Determined not to be defeated by Burda’s 72-88 sizing, I graded it down two sizes to what I suppose could be called a size 68 and traced it out. I figured that if I made up the pattern as drafted for tall women, this would potentially result in 1) a lower waist seam than intended, 2) lower armsyces than intended, and 3) lots and lots of extra length. The first issue seemed desirable given my desire to avoid an empire waist (contrary to popular belief, empire waists do not flatter every figure, and Selfish is stubby proof of that), and the second and third issues seemed easily fixable. As you’ll recall, the Selfish Seamstress is almost as short as she is mean, but has a fairly average torso length, so it would really be more like editing a tall torso pattern for a regular torso and not for a petite one. As it turned out, the bodice as drafted hit just slightly above my natural waistline (not too empire-y), and the armscyes were fine as is- no edits necessary! I simply redrafted the hem to an even 25″ from the waist seam (before hemming), and I was off! (Super bonus- if you make it this short, you don’t need to trace out the additional skirt piece that you’re supposed to tape to the bottom of the main front piece to get the full length- you can just skip it entirely. Only four pattern pieces to trace- yay!)
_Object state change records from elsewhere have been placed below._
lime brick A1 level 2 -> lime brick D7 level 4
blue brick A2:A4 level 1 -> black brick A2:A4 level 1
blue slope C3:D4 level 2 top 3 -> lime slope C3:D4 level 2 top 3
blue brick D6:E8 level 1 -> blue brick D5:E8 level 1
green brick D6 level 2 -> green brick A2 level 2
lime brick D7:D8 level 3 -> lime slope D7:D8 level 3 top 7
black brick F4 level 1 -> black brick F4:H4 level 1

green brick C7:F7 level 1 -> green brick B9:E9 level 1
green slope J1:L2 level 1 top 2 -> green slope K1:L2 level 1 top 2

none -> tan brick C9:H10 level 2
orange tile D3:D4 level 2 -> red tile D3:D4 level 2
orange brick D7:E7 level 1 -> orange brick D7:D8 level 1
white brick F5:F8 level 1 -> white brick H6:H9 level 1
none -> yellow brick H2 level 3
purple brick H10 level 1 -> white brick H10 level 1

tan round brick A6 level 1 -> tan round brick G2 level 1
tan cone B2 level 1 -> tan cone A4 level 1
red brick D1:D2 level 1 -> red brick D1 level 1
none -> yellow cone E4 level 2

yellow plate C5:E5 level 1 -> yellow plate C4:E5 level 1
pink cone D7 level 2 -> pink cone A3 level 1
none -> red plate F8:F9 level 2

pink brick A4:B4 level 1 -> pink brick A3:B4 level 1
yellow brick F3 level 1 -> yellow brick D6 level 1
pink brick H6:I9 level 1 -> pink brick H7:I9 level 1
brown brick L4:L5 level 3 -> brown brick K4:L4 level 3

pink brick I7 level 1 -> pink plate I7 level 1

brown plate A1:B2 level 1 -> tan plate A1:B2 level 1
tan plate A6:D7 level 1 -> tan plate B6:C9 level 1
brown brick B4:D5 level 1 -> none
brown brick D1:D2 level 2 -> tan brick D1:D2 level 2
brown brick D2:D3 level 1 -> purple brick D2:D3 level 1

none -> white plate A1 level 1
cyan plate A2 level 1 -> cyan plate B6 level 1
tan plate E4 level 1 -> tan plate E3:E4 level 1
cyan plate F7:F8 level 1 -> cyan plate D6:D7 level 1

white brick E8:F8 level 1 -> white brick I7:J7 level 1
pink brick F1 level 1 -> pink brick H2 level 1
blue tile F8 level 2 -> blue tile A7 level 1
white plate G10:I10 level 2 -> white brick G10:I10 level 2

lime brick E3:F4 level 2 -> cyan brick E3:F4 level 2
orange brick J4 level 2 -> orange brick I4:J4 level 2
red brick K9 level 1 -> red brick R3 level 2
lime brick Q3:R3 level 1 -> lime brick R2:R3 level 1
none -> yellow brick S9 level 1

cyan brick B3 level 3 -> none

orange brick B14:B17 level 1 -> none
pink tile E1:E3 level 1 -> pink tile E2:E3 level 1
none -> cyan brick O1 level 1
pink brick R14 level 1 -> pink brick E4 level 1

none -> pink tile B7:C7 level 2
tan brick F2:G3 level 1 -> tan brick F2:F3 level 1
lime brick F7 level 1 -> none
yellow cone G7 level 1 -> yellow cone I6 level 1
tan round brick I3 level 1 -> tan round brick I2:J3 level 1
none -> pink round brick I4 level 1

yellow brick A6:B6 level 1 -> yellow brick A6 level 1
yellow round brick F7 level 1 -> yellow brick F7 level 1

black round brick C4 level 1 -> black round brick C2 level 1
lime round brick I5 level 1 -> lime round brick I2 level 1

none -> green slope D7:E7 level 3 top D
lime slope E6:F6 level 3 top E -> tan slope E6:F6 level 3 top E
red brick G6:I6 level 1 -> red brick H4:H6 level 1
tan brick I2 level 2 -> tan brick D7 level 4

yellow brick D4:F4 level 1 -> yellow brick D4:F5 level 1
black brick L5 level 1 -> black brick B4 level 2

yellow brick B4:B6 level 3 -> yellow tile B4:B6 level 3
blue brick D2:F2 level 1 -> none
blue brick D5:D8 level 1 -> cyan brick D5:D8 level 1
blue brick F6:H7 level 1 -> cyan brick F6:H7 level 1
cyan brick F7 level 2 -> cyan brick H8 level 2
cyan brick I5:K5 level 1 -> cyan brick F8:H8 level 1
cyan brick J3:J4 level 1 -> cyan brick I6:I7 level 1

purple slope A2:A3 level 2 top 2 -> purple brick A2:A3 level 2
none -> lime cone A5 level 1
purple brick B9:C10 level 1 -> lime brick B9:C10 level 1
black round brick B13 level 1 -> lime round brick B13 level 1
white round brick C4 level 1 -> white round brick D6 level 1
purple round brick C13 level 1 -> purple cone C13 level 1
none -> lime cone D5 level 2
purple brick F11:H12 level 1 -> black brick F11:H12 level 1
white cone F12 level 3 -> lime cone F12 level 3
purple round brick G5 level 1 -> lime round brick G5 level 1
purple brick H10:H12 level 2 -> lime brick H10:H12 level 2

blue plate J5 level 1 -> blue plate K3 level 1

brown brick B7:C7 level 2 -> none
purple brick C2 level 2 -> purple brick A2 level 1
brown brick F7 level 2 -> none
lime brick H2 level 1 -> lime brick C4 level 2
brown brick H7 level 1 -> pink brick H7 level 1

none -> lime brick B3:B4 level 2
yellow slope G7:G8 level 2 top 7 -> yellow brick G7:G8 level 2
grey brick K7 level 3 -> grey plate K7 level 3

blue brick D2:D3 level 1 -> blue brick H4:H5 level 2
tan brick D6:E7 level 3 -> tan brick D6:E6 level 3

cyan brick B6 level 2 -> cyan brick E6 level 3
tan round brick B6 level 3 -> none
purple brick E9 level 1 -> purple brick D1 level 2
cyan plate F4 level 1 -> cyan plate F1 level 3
I used a beautiful navy and white zigzag print cotton voile that I got from Metro over the holidays for a $6/yard steal. I fell for it at first sight, and then discovered only afterwards that it is, of course, Milly fabric. This stuff is like a magnet for me- I buy it when I don’t even intend to; I’m inexplicably drawn to it. I must have a Milly-dar. It turns out that this print has shown up in different fabrics, at different scales, and in different colors throughout the Milly line:
And now it’s a favorite in the Selfish line as well. When I saw the Burda 3-2012-108 dress and the way the stripes play around the twist front, I just knew I had to pull out my precious Milly zigzag voile.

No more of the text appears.